1985’te Muzaffer Ozak’ın vefatı üzerine Nureddin Cerrahi Tekkesi’nin yirminci türbedarı ve postnişini olarak irşad görevine başladı. Türk Tasavvuf Musikisi ve Folklorunu Araştırma ve Yaşatma Vakfı’nın başkanlığını üstlendi. Pazartesi ve perşembe akşamları meşk ve zikir icra eden, cumartesi akşamlarını sadece sohbete ayıran Safer Dal ayet ve hadislerin yorumu diye nitelediği evliya sözleri, nutukları ve menkıbelerinden örneklerle zenginleştirdiği sohbetlerinde tasavvufun en ince meselelerini sade bir dille anlattı. Sohbetlerindeki muhabbetli, zarif ve mütevazi tavrı yerli ve yabancı her kesimden pek çok kimsenin kendisine intisabını sağladı.

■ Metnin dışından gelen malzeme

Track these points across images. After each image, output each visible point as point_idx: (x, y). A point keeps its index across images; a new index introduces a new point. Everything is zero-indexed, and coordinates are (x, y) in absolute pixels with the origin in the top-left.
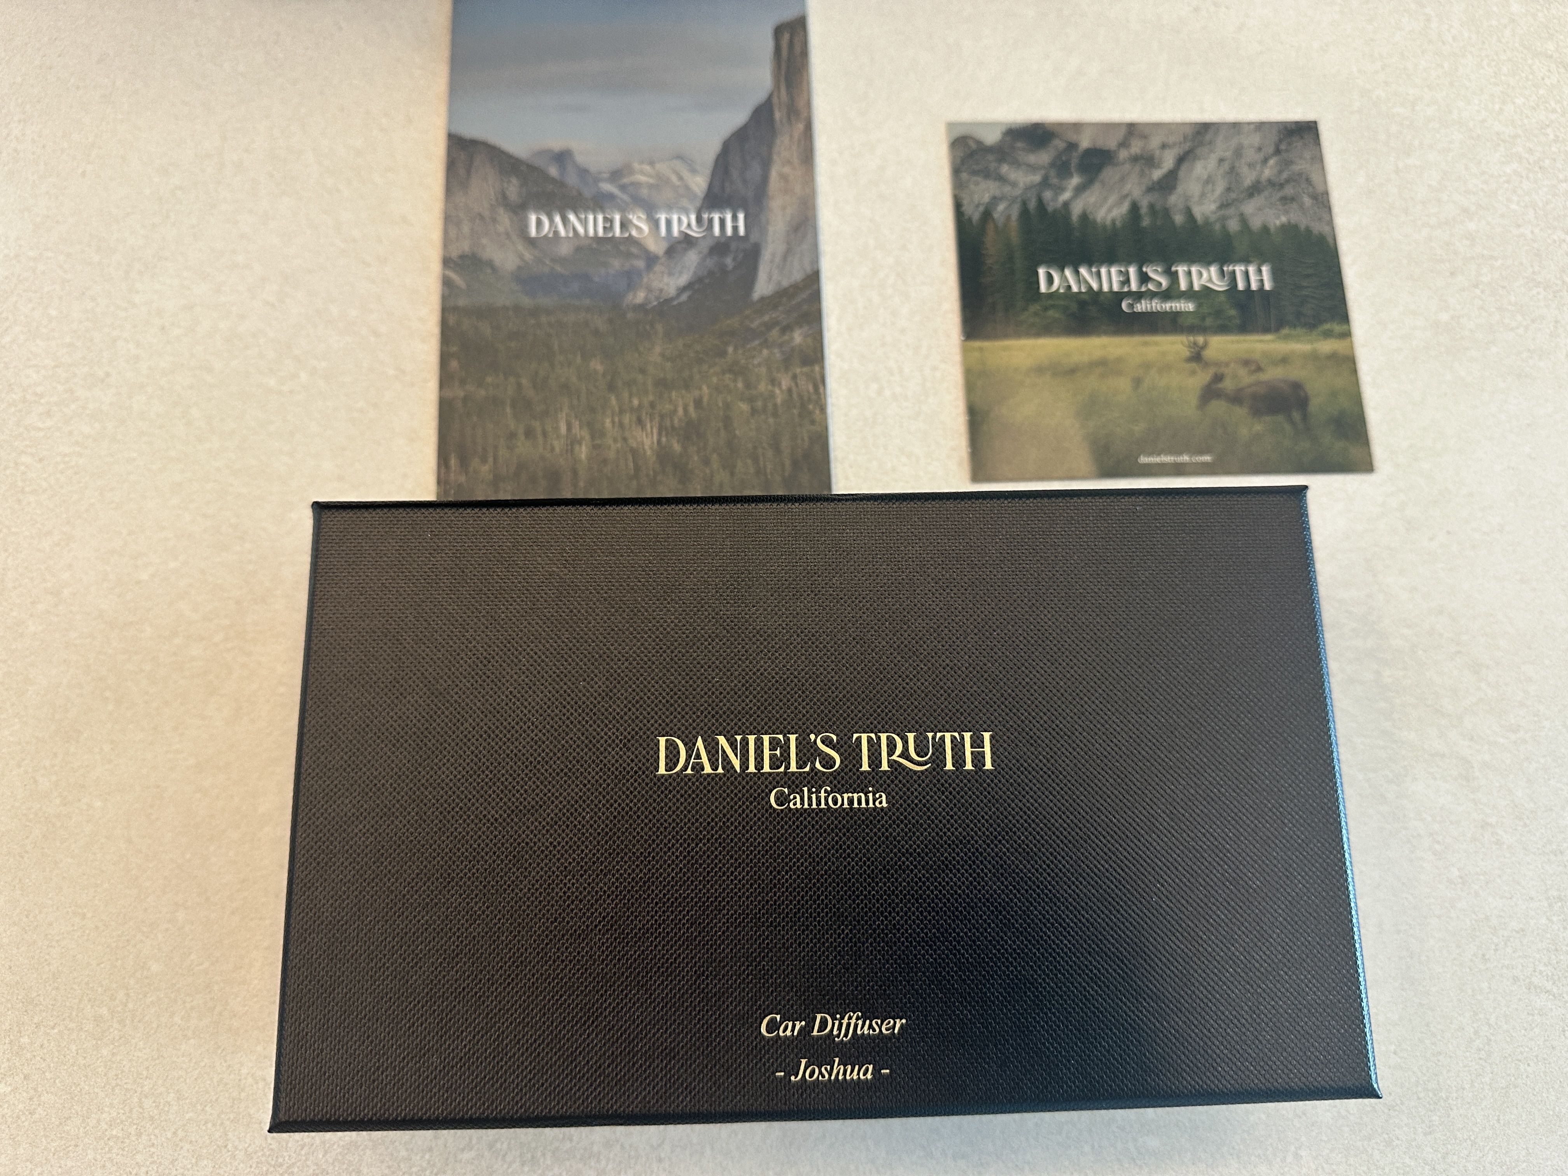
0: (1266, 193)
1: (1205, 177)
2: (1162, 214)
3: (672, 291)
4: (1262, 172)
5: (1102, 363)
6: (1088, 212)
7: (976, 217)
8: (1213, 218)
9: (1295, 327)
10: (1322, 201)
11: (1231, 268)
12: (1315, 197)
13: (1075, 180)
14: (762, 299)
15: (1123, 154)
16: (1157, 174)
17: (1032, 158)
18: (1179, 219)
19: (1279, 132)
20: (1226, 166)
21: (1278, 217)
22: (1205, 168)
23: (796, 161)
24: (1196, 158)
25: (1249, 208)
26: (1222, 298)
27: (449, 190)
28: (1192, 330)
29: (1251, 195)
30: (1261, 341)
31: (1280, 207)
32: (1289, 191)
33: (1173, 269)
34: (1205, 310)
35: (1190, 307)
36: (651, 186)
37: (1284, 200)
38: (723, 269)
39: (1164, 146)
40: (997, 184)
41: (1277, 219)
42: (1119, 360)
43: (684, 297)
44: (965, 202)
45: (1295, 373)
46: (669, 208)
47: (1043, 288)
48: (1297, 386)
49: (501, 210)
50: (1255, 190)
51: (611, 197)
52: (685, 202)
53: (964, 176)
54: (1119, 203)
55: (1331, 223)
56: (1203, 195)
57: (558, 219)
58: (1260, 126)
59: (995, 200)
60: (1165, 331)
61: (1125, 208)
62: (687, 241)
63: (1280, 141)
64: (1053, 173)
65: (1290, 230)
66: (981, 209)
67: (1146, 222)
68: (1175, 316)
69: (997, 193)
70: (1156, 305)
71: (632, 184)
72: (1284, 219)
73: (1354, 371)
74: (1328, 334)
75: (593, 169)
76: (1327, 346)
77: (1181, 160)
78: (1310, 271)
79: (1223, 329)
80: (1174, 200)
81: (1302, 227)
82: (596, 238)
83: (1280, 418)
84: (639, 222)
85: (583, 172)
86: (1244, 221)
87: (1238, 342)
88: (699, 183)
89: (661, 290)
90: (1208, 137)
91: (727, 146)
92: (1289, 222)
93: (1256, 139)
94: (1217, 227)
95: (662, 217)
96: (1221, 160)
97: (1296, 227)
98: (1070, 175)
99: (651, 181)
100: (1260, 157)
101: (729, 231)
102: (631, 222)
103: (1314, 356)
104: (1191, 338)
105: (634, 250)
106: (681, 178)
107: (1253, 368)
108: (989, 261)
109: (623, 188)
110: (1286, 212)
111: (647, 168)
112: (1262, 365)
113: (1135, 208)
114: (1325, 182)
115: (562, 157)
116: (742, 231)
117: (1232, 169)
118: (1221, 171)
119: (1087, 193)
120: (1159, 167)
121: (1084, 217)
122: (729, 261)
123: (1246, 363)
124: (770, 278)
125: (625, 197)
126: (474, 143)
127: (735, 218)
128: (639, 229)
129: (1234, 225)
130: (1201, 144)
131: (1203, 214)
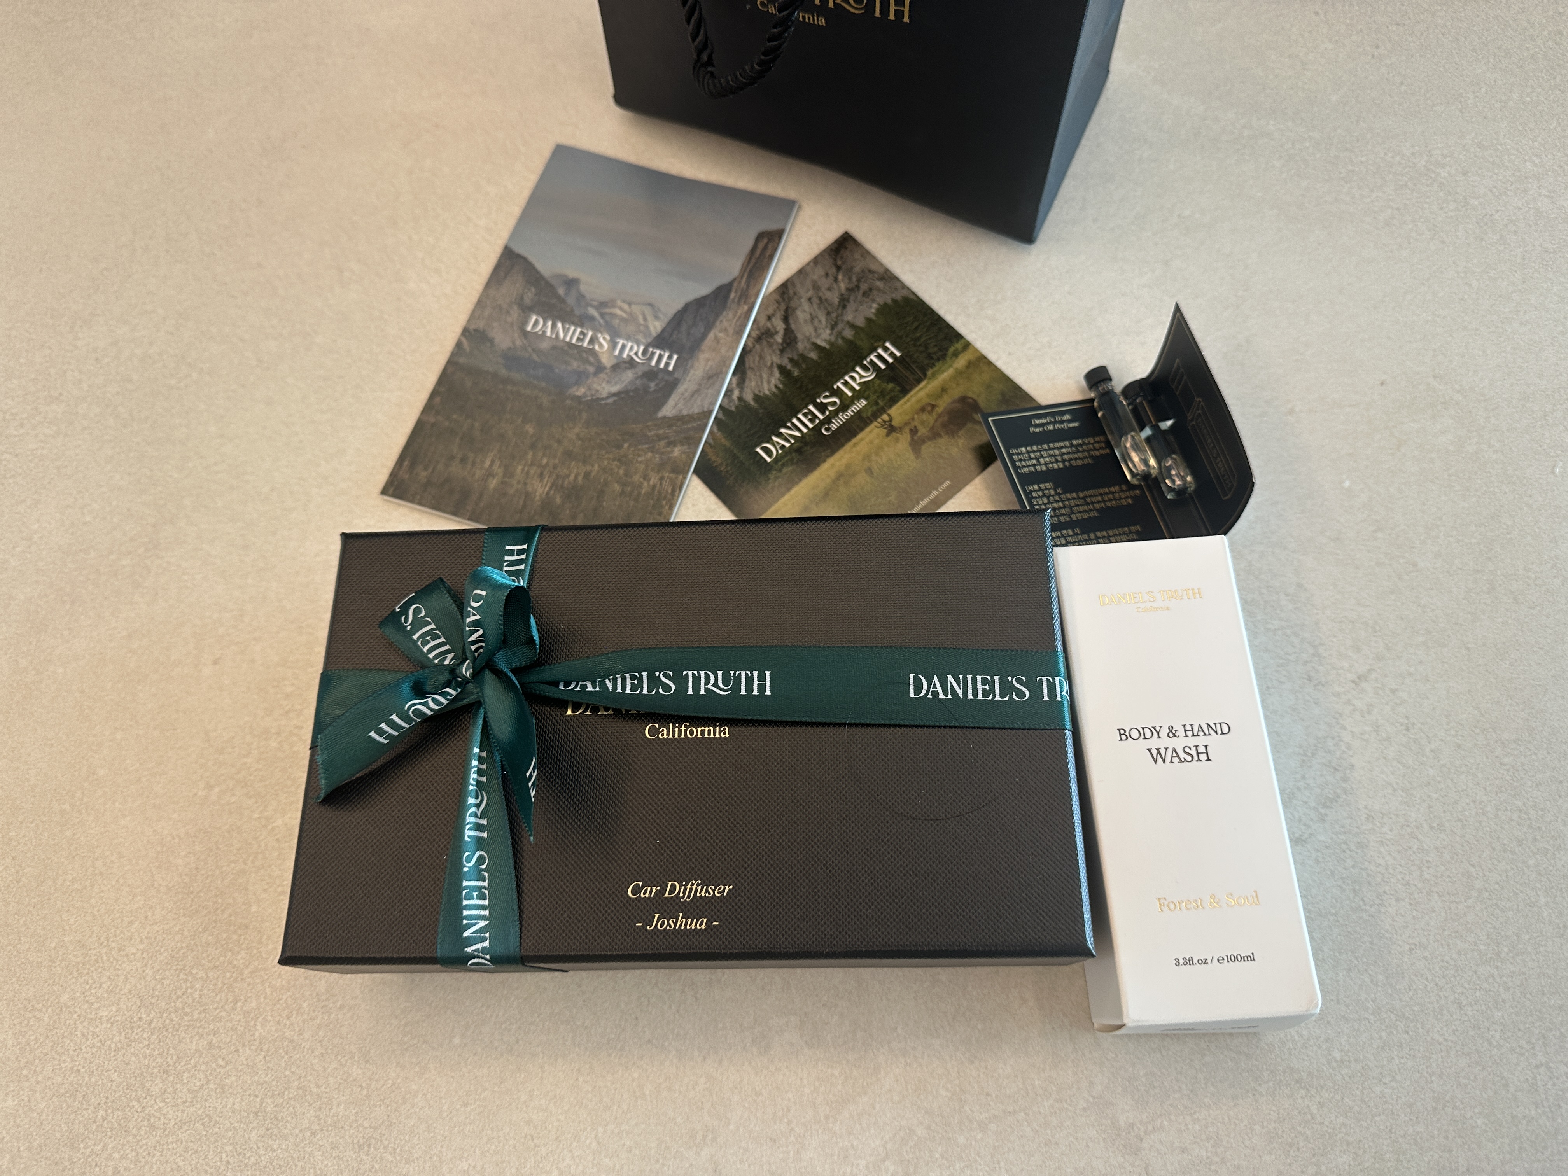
0: (852, 298)
1: (809, 317)
2: (800, 360)
4: (839, 287)
5: (840, 476)
6: (757, 392)
8: (833, 339)
9: (934, 365)
10: (888, 277)
11: (868, 360)
12: (882, 278)
16: (779, 339)
18: (813, 355)
19: (830, 255)
20: (815, 301)
21: (871, 307)
22: (804, 311)
24: (794, 310)
25: (849, 316)
26: (878, 382)
28: (875, 416)
29: (844, 307)
30: (921, 389)
31: (867, 300)
32: (864, 287)
33: (835, 387)
34: (873, 397)
35: (864, 402)
37: (865, 294)
41: (870, 310)
42: (848, 466)
45: (956, 392)
47: (769, 460)
48: (963, 399)
50: (844, 302)
54: (771, 374)
55: (904, 286)
56: (816, 329)
58: (816, 261)
60: (861, 428)
61: (777, 374)
63: (835, 260)
65: (883, 309)
67: (796, 372)
68: (858, 415)
70: (843, 418)
72: (875, 305)
73: (990, 363)
74: (956, 354)
76: (961, 362)
77: (786, 319)
78: (916, 324)
79: (893, 401)
80: (801, 346)
81: (889, 301)
83: (969, 425)
86: (852, 326)
87: (908, 400)
90: (791, 292)
92: (880, 305)
93: (820, 271)
94: (840, 341)
96: (810, 299)
97: (886, 304)
100: (831, 279)
103: (959, 373)
104: (879, 420)
107: (929, 408)
108: (723, 470)
110: (873, 301)
112: (934, 403)
113: (782, 369)
114: (881, 264)
117: (820, 298)
118: (815, 306)
119: (747, 381)
120: (777, 332)
121: (757, 398)
123: (923, 409)
129: (849, 334)
130: (790, 299)
131: (825, 340)
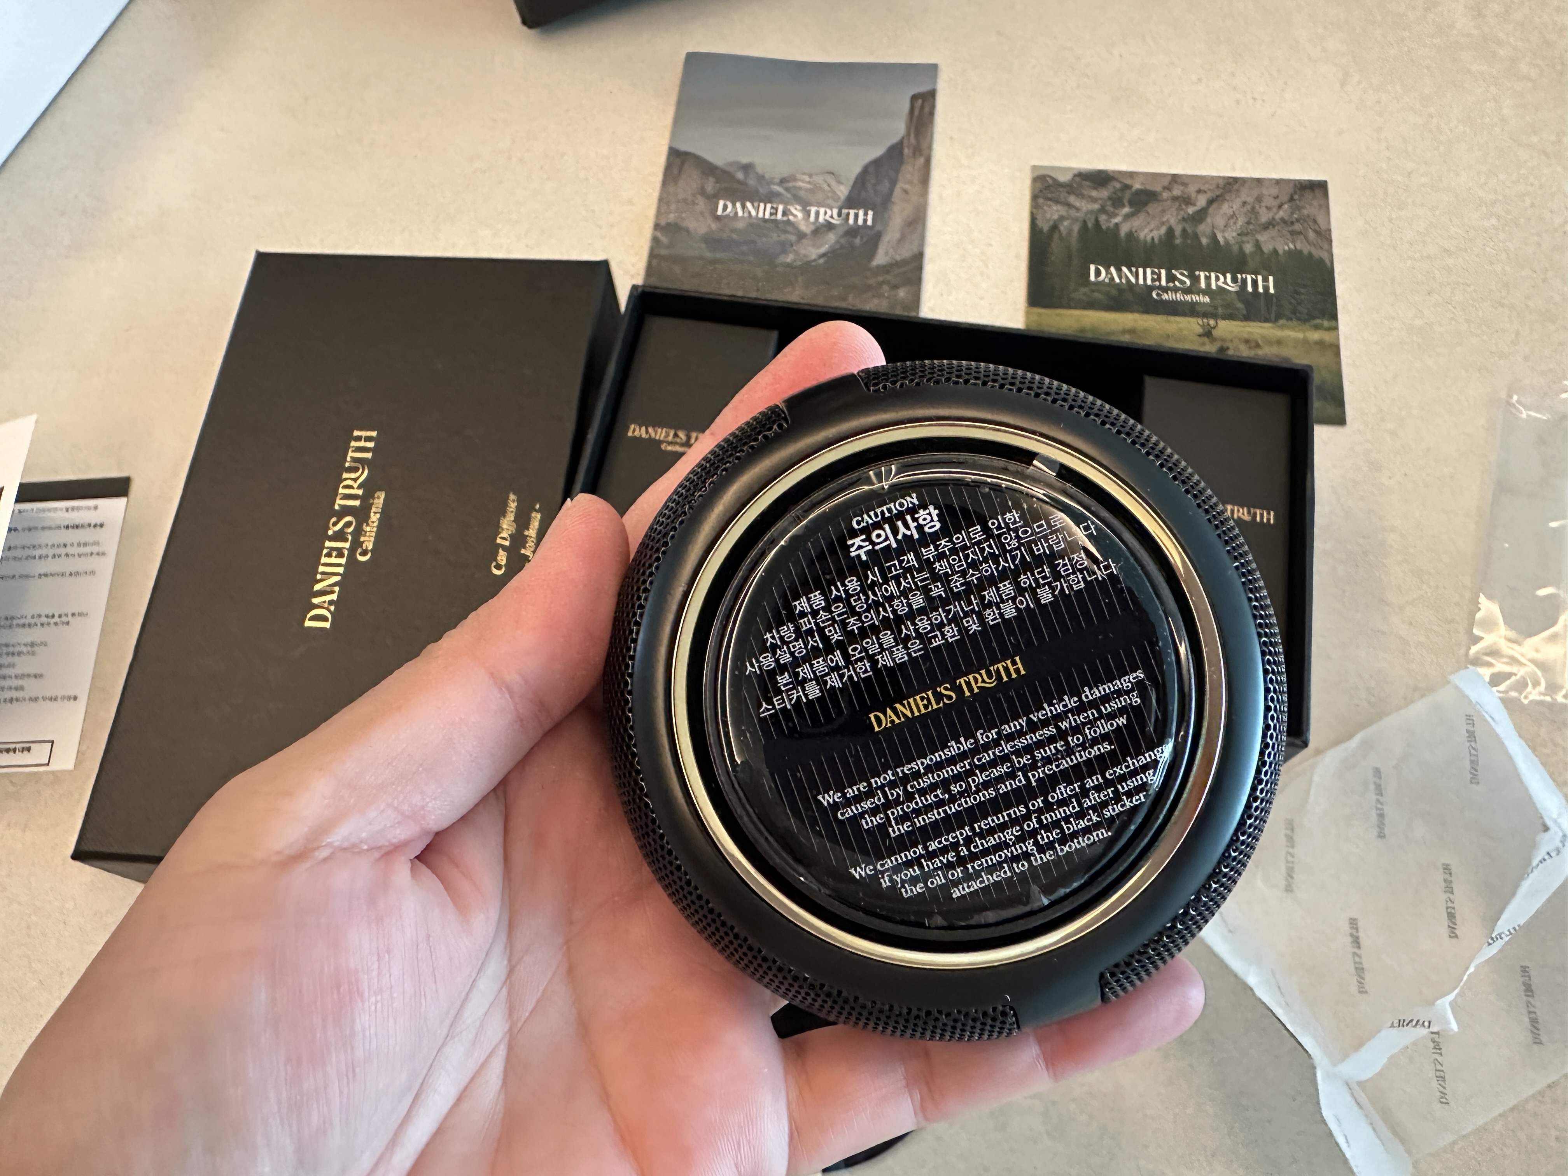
0: (1279, 228)
1: (1231, 213)
2: (1191, 237)
3: (813, 257)
4: (1277, 213)
5: (1133, 333)
6: (1133, 231)
7: (1046, 229)
8: (1232, 242)
9: (1291, 319)
10: (1325, 236)
11: (1244, 277)
12: (1318, 233)
13: (1127, 210)
14: (878, 267)
15: (1165, 195)
16: (1191, 210)
17: (1094, 193)
18: (1204, 241)
19: (1295, 185)
20: (1249, 207)
21: (1287, 245)
22: (1231, 207)
23: (916, 181)
24: (1225, 201)
25: (1262, 238)
26: (1234, 295)
27: (665, 183)
28: (1205, 315)
29: (1266, 228)
30: (1261, 327)
31: (1289, 237)
33: (1197, 274)
34: (1218, 303)
35: (1207, 299)
36: (807, 190)
37: (1292, 233)
38: (852, 247)
39: (1199, 191)
40: (1066, 208)
41: (1284, 246)
42: (1147, 332)
43: (821, 261)
44: (1039, 217)
45: (1287, 351)
46: (820, 205)
47: (1092, 278)
49: (699, 196)
50: (1269, 225)
51: (778, 195)
52: (830, 202)
53: (1041, 201)
54: (1158, 228)
55: (1329, 251)
56: (1226, 226)
57: (738, 205)
58: (1278, 182)
59: (1062, 218)
60: (1184, 314)
61: (1163, 230)
62: (829, 226)
63: (1295, 193)
64: (1109, 203)
65: (1295, 254)
66: (1051, 223)
67: (1178, 241)
68: (1193, 304)
69: (1064, 213)
70: (1179, 296)
71: (795, 187)
72: (1291, 246)
73: (1338, 355)
74: (1317, 327)
75: (767, 176)
76: (1315, 336)
77: (1211, 202)
78: (1308, 282)
79: (1231, 317)
80: (1203, 228)
81: (1306, 252)
82: (764, 220)
84: (797, 213)
85: (761, 178)
86: (1258, 245)
87: (1242, 326)
88: (843, 191)
89: (805, 256)
90: (1236, 188)
91: (865, 170)
92: (1295, 248)
93: (1274, 191)
94: (1235, 248)
95: (813, 210)
96: (1244, 203)
97: (1301, 252)
98: (1124, 206)
99: (809, 186)
100: (1276, 203)
101: (860, 222)
102: (789, 210)
103: (1305, 341)
104: (1205, 320)
105: (790, 229)
106: (829, 186)
107: (1253, 344)
108: (1053, 258)
109: (787, 189)
110: (1293, 242)
111: (807, 178)
112: (1261, 344)
113: (1170, 232)
114: (1329, 223)
115: (747, 168)
116: (869, 223)
117: (1253, 208)
118: (1244, 211)
119: (1135, 218)
120: (1194, 205)
121: (1130, 235)
122: (857, 241)
123: (1247, 341)
124: (886, 254)
125: (789, 196)
126: (687, 154)
127: (866, 214)
128: (795, 216)
129: (1248, 248)
130: (1230, 191)
131: (1225, 238)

Tekke musikisini çok iyi bilen Fahreddin Efendi’ye intisabının ardından musikiyle de ilgilenmeye başladı. Cerrahi Asitanesi zakirbaşıların’dan Ali Haydar Efendi, Albay Selahattin Gürer, Hopçuzade Şakir Efendi (Çetiner), Hüseyin Sebilci (Okurlar), Yarbay Zühtü Bey, Necati Bey, Hafız Hüseyin Tolan, Hafız Yaşar Okur, Hafız Asım Bey gibi bestekar ve musikişinaslarla tanıştı.1980’li yıllarda tanıştığı Kanuni Cüneyt Kosal ve Metin Alkanlı’ya arşivlediği ses kayıtlarını verip bu eserlerin notaya alınmasını sağladı. Türk Tasavvuf Musikisi ve Folklorunu Araştırma ve Yaşatma Vakfı’nda notaya alınan eserleri eski İstanbul tekkelerinde icra edilen zikir usulleriyle meşkettirerek yeni nesillere öğretti.
Günümüzde eser ve icra bakımından hayli zengin durumda olan tekke musikisi kültürü bunu büyük ölçüde Safer Dal’ın gayretlerine borçludur. Musikiye katkıları arasında kendi dokuz bestesini de zikretmek gerekir. Bunların en meşhuru Fahreddin Efendi’nin, “Tevhid etsin dilimiz” nutkuna yaptığı hüseyni bestedir. Safer Dal tekke kültürü hakkında da geniş bilgi sahibiydi. Ayrıca yurt içi ve yurt dışındaki evliya türbelerine tarikatı belirten tac-ı şerif koyarak ve sandukaları yenileyerek hizmette bulunan Safer Dal, 21 Şubat 1999 tarihinde vefat etti.